* [How to complete this task]:
Entries follow. Return each line that contains the word "save".

* [Provided entries]:
▶

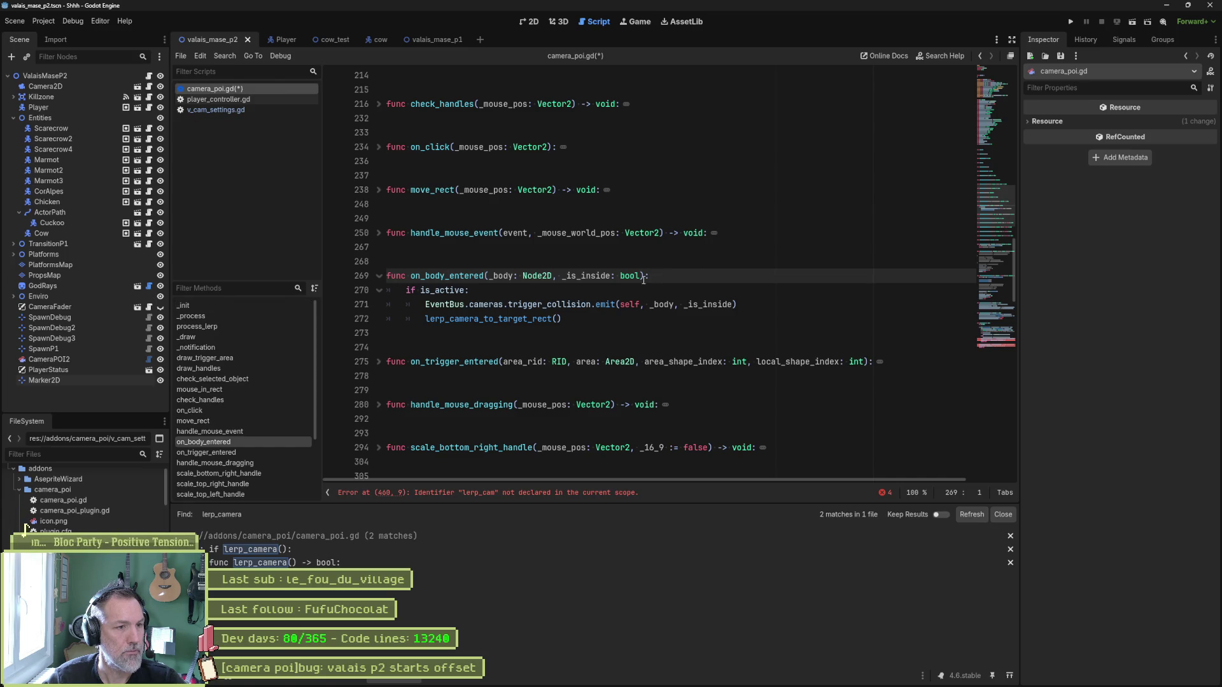
In lerp_camera_to_target_rect, change _cam to cam on lines 417–420 and save.
{"action": "left_click", "coordinate": [495, 316], "text": "ctrl"}
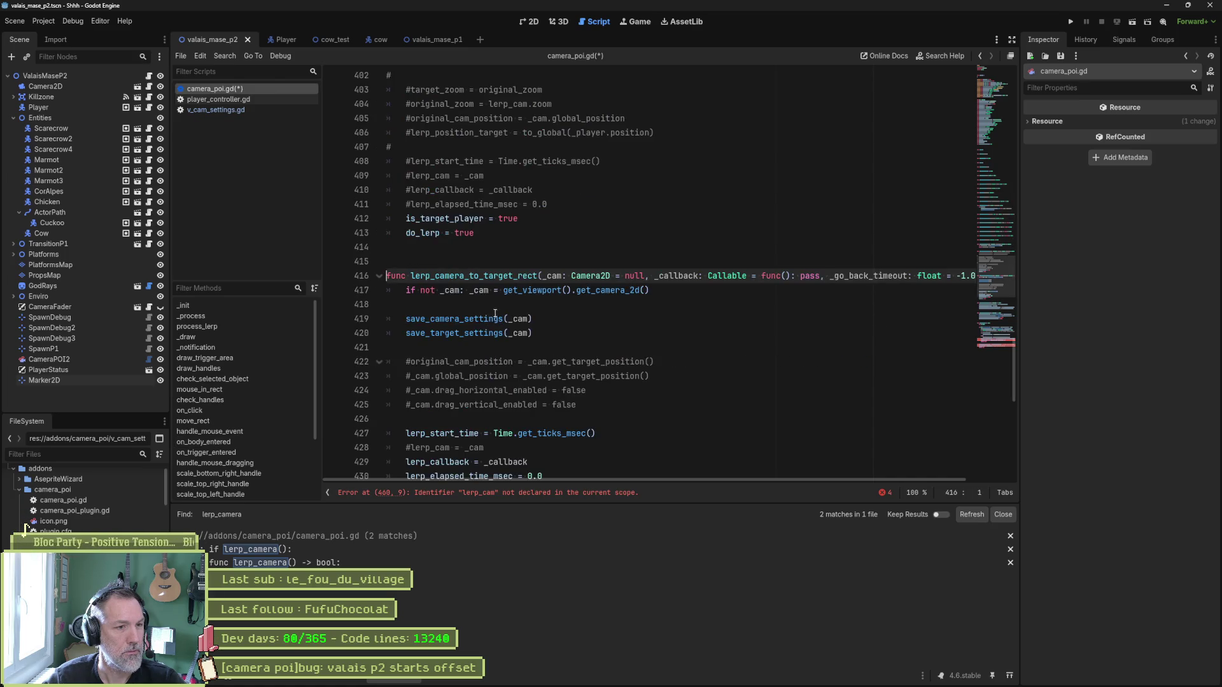
{"action": "left_click", "coordinate": [444, 290]}
{"action": "key", "text": "BackSpace"}
{"action": "key", "text": "Right"}
{"action": "key", "text": "Right"}
{"action": "key", "text": "Delete"}
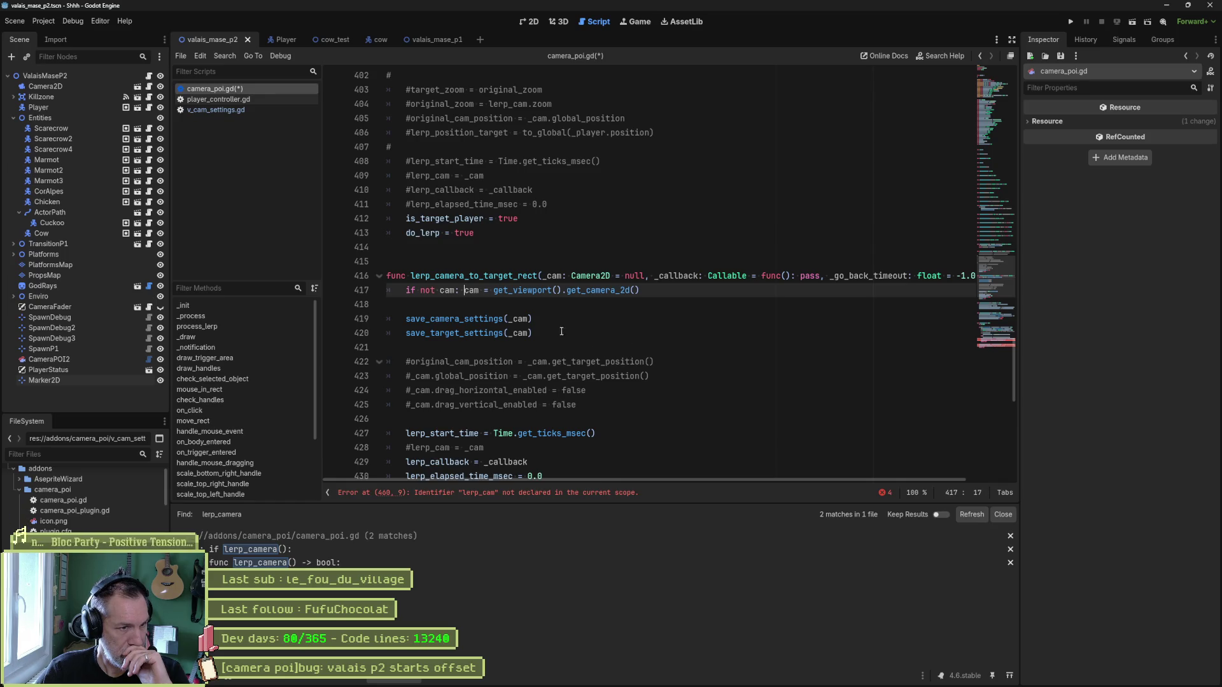
{"action": "left_click", "coordinate": [513, 318]}
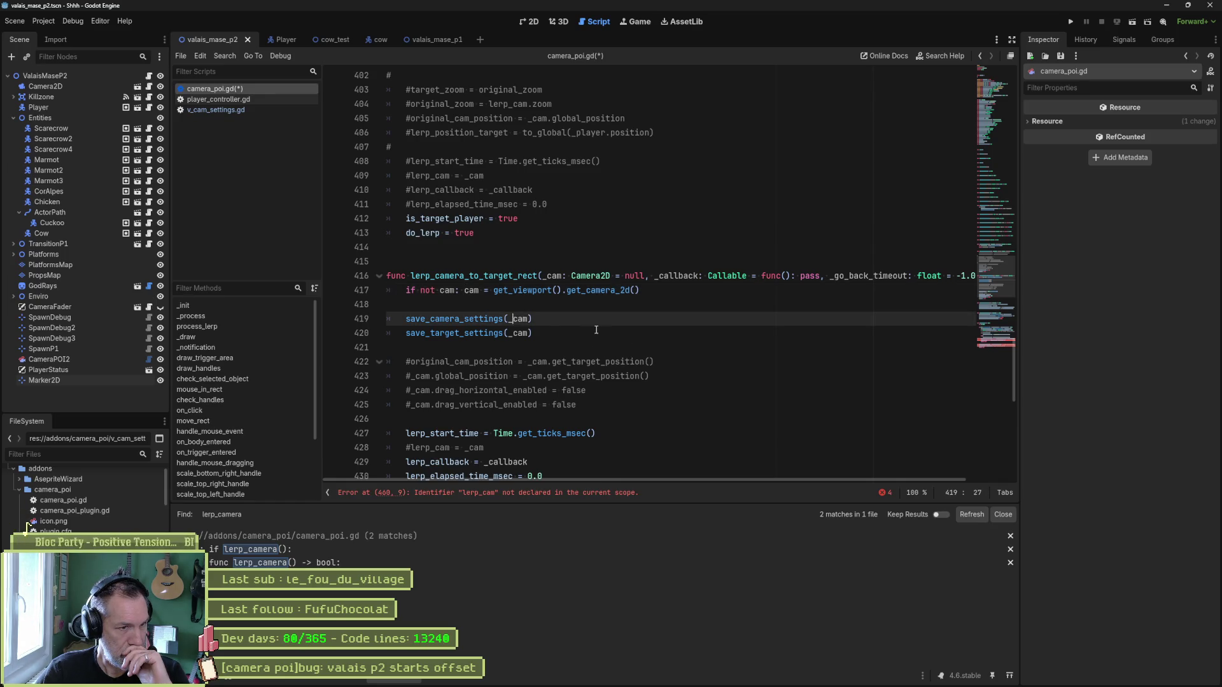
{"action": "key", "text": "BackSpace"}
{"action": "key", "text": "Down"}
{"action": "key", "text": "Delete"}
{"action": "key", "text": "ctrl+s"}
{"action": "scroll", "coordinate": [605, 353], "scroll_direction": "down", "scroll_amount": 3}
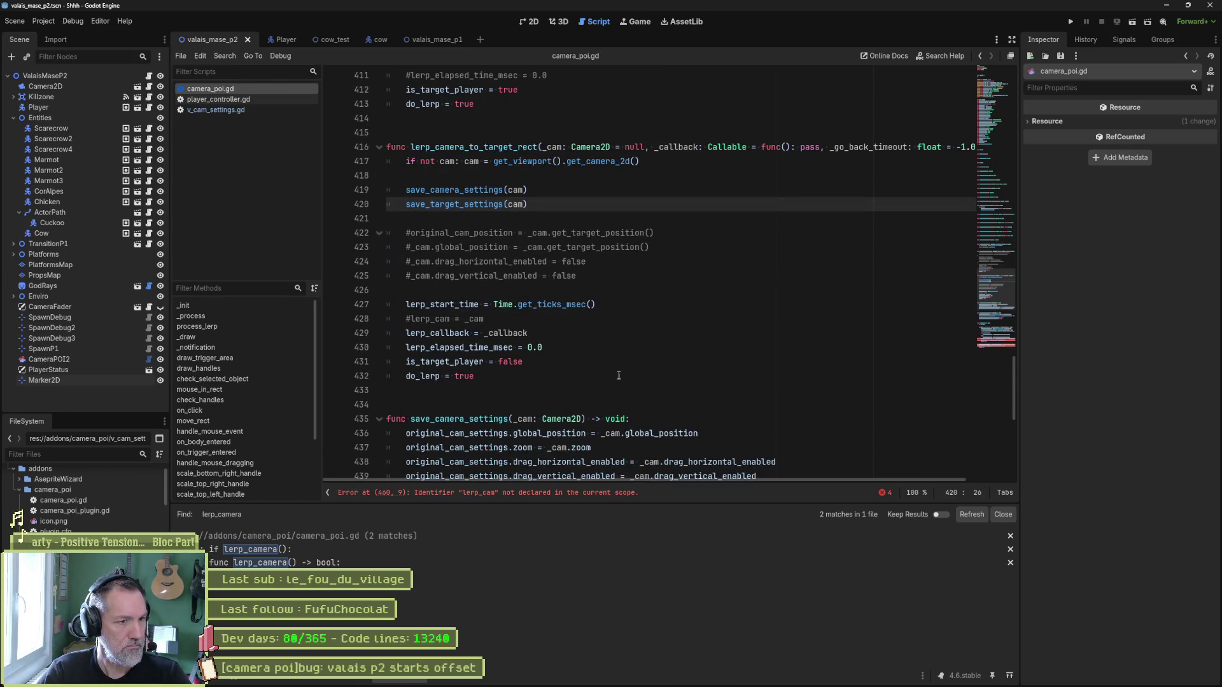
Delete the commented-out lerp_cam and camera position/drag lines, then save the script.
{"action": "left_click", "coordinate": [503, 318]}
{"action": "key", "text": "ctrl+shift+k"}
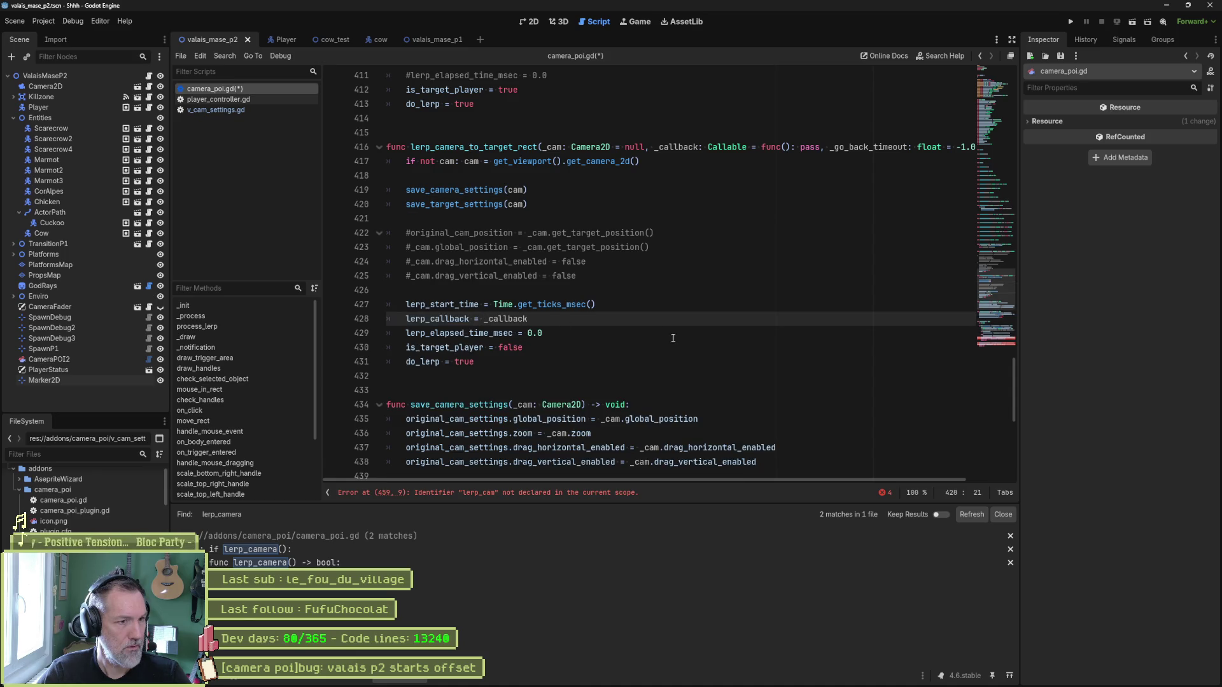
{"action": "left_click", "coordinate": [546, 234]}
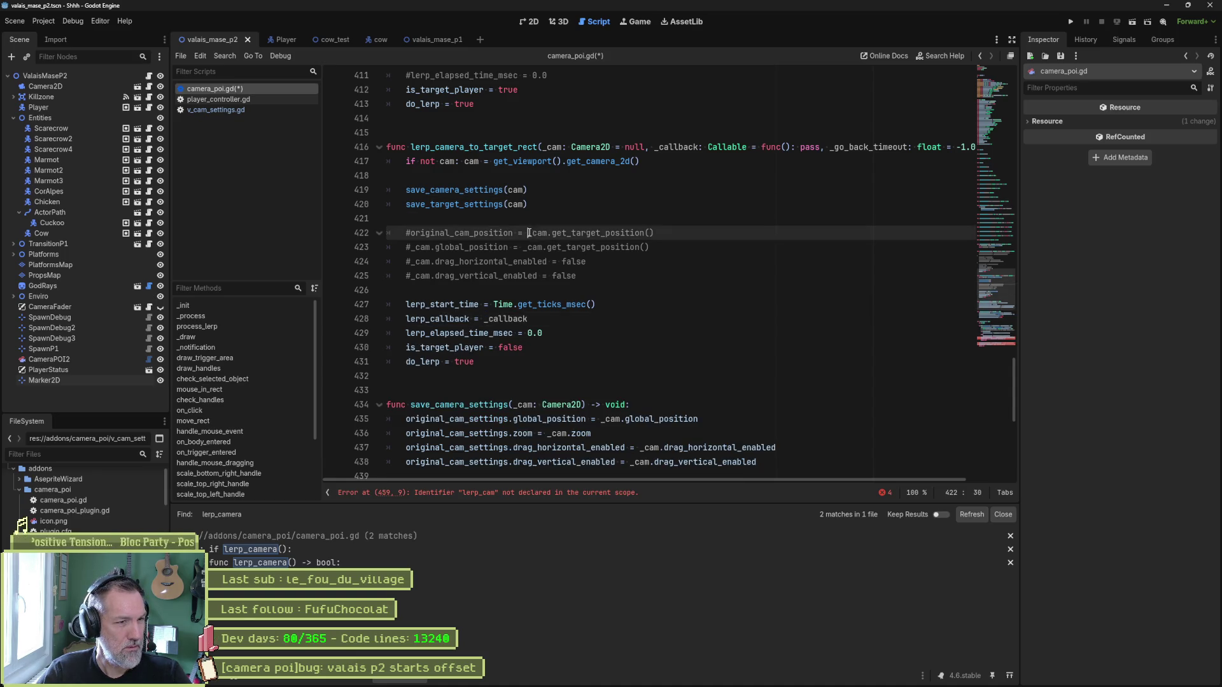
{"action": "key", "text": "ctrl+shift+k"}
{"action": "key", "text": "ctrl+shift+k"}
{"action": "key", "text": "ctrl+shift+k"}
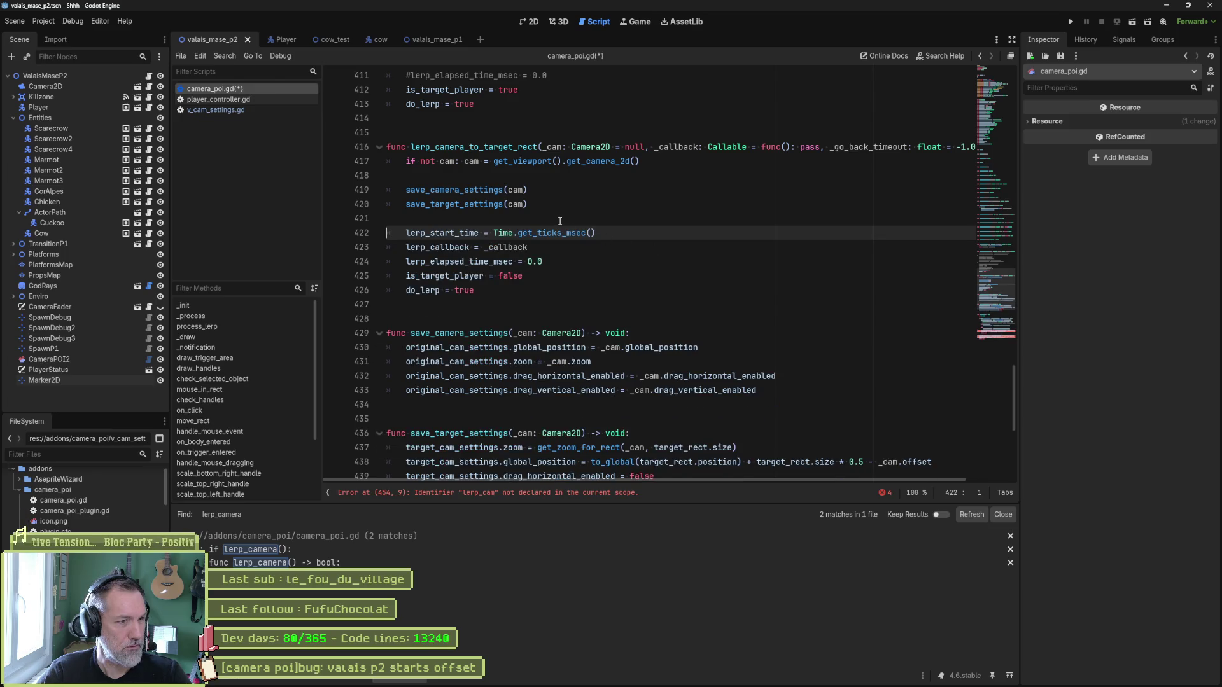
{"action": "left_click", "coordinate": [555, 219]}
{"action": "key", "text": "ctrl+s"}
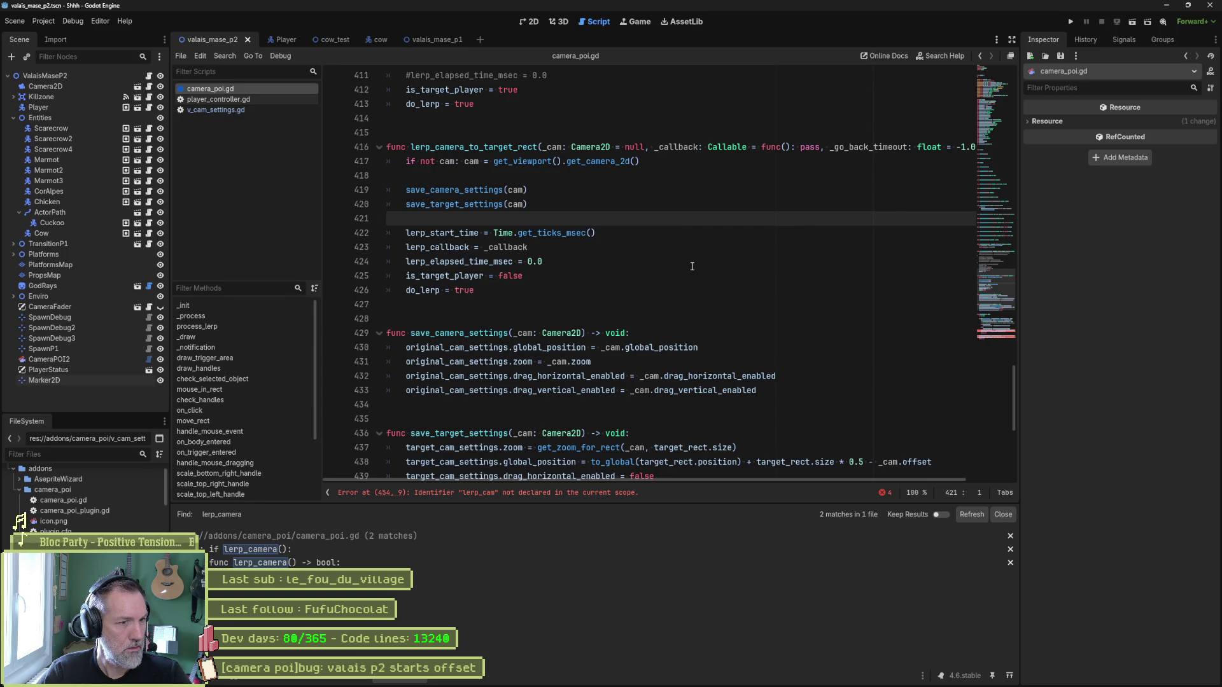
{"action": "scroll", "coordinate": [692, 266], "scroll_direction": "down", "scroll_amount": 7}
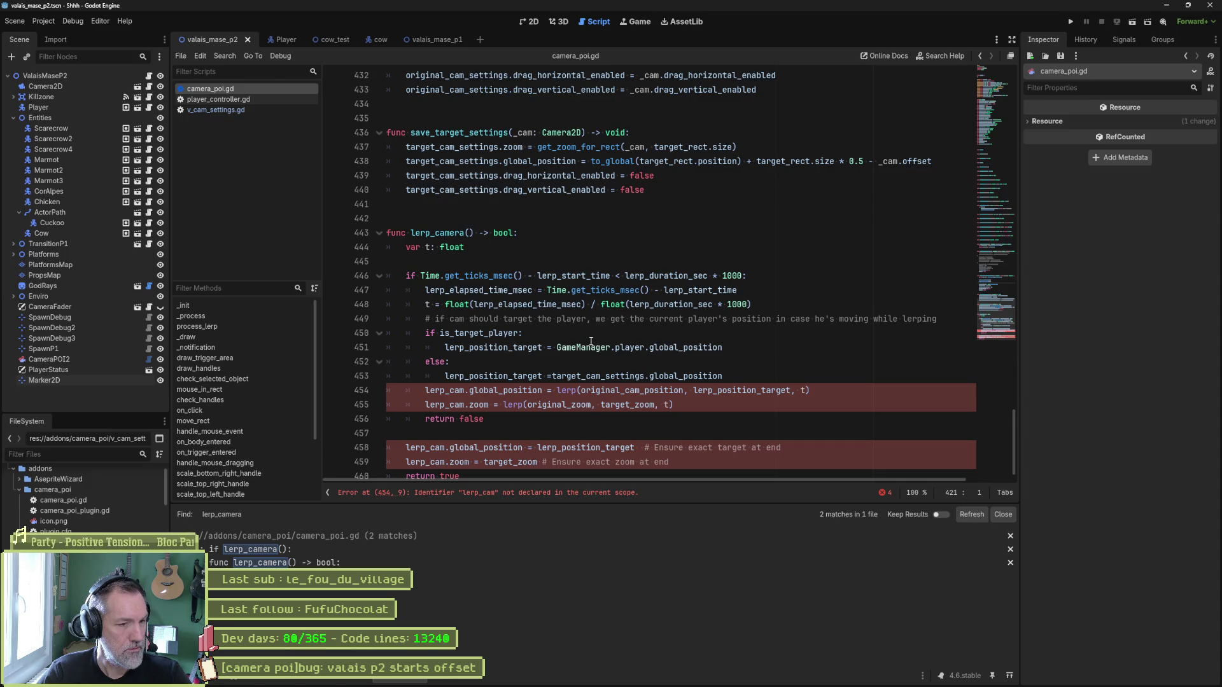
Replace lerp_cam with cam in the lerp lines 454–455 and save.
{"action": "scroll", "coordinate": [569, 347], "scroll_direction": "down", "scroll_amount": 1}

◀

* [Result for this exercise]:
In lerp_camera_to_target_rect, change _cam to cam on lines 417–420 and save.
Delete the commented-out lerp_cam and camera position/drag lines, then save the script.
Replace lerp_cam with cam in the lerp lines 454–455 and save.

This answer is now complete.